In total, Mr. Axelrod reported assets valued between $6.9 million and $9.5 million. Mr. Axelrod’s clients were mostly political campaigns, including those of Rep. Patrick Kennedy, New York Attorney General Andrew Cuomo, and Chicago Mayor Richard M. Daley. He also reported receiving money from large corporations such as AT&T Inc., Comcast Corp. and the nuclear energy company Exelon Corp…
…Valerie Jarrett, assistant to the president for intergovernmental affairs, lists a $300,000 salary and $550,000 in deferred compensation from The Habitat Executive Services, Inc., in Chicago.
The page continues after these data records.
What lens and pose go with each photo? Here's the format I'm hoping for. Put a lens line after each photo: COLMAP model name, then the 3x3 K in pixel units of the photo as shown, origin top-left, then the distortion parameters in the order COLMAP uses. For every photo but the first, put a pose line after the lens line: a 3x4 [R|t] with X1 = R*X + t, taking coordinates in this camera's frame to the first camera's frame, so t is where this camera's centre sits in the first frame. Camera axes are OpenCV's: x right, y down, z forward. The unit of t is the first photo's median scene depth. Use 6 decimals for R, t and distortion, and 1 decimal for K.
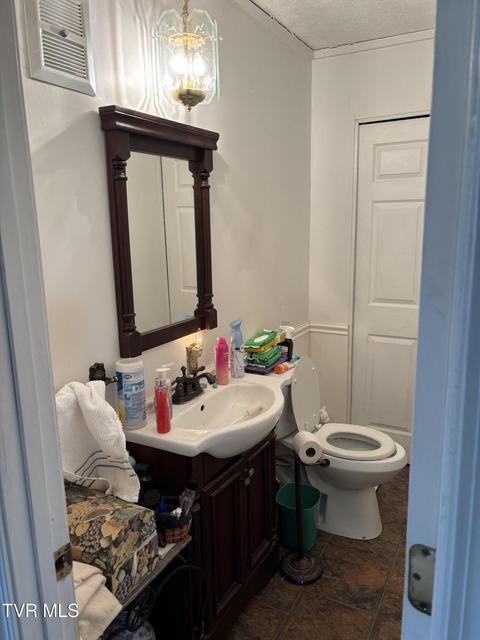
lens RADIAL K [[483.5, 0, 242.2], [0, 483.5, 322.1], [0, 0, 1]] dist [0.051885, -0.057742]
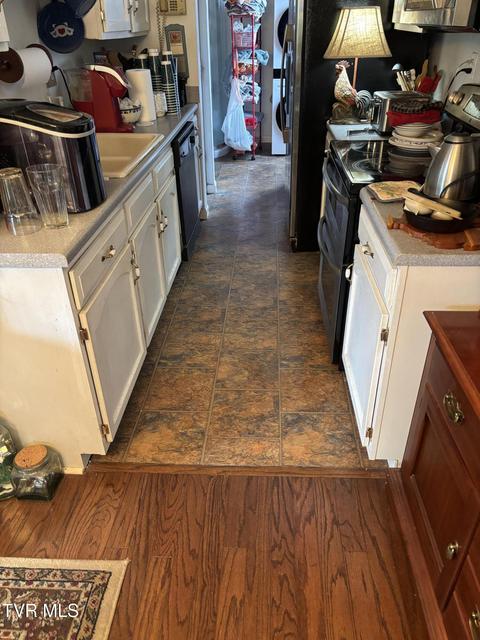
lens RADIAL K [[483.5, 0, 235.6], [0, 483.5, 321.9], [0, 0, 1]] dist [0.051885, -0.057742]
pose [[-0.906354, 0.262042, -0.331446, 0.680180], [-0.039778, 0.728047, 0.684373, -0.304625], [0.420642, 0.633468, -0.649444, 1.549144]]
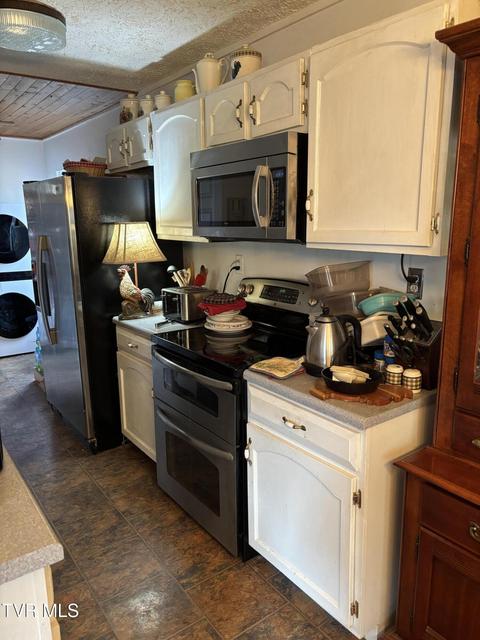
lens RADIAL K [[483.5, 0, 240.8], [0, 483.5, 320.5], [0, 0, 1]] dist [0.051885, -0.057742]
pose [[-0.427177, 0.220088, -0.876973, 0.942388], [-0.157790, 0.936893, 0.311985, -0.266355], [0.890293, 0.271650, -0.365492, 1.199400]]
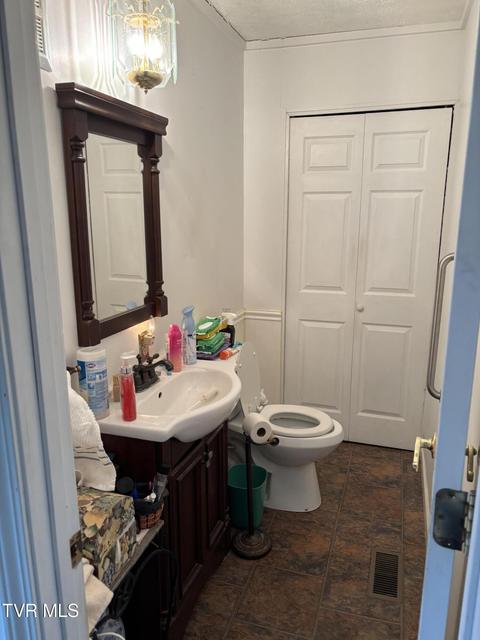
lens RADIAL K [[483.5, 0, 244.3], [0, 483.5, 322.5], [0, 0, 1]] dist [0.051885, -0.057742]
pose [[0.981085, -0.023691, 0.192121, -0.094908], [0.019665, 0.999546, 0.022833, 0.007991], [-0.192575, -0.018623, 0.981106, -0.010312]]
Ms. Jarrett also disclosed payments of more than $346,000 for service on boards of directors that reflect her political ties, and work in Chicago real estate and community development.
She was paid $76,000 last year for service as a director of Navigant Consulting, Inc. a Chicago-based global consulting group with governmental clients. She received $146,600 for service on the board of USG Corporation, a building materials manufacturer, and $58,000 to serve on the board of Rreef American REIT II, a real estate investment trust based in San Francisco. The Chicago Stock Exchange, Inc., paid her $34,444 to serve on its board.
…Carol Browner, assistant to the president for energy and climate change, disclosed earnings of between $1 million and $5 million from lobbying firm Downey McGrath Group, Inc., where her husband, Thomas Downey, is a principal. She states $450,000 in “member distribution” income, plus retirement and other benefits from The Albright Group, a lobbying firm whose principals include former Secretary of State Madeline Albright.
Democrat class-warfare demagogues believe that wealthy liberals who don’t want to pay higher taxes deserve high public office, while everyone else with means deserves public excoriation.
Can’t wait ’til more of them are thrown out of office.
Update: As expected, both of the Dems’ screw-the-wealth-producers’ proposals went down in the Senate:
Senate Republicans blocked legislation Saturday to let upper-income tax cuts expire on Jan. 1, a showdown scripted by Democrats eager to showcase GOP lawmakers as defenders of millionaires.
“Do we want to extend those tax breaks for millionaires and billionaires at a time of huge deficits. I would argue vociferously we shouldn’t,” said Sen. Chuck Schumer, D-N.Y., shortly before the votes.
Republicans countered that no taxes should be raised at a time the economy is recovering from a recession. “It is the most astounding theory I have ever seen, raise taxes to create jobs,” said Sen. John Thune of South Dakota.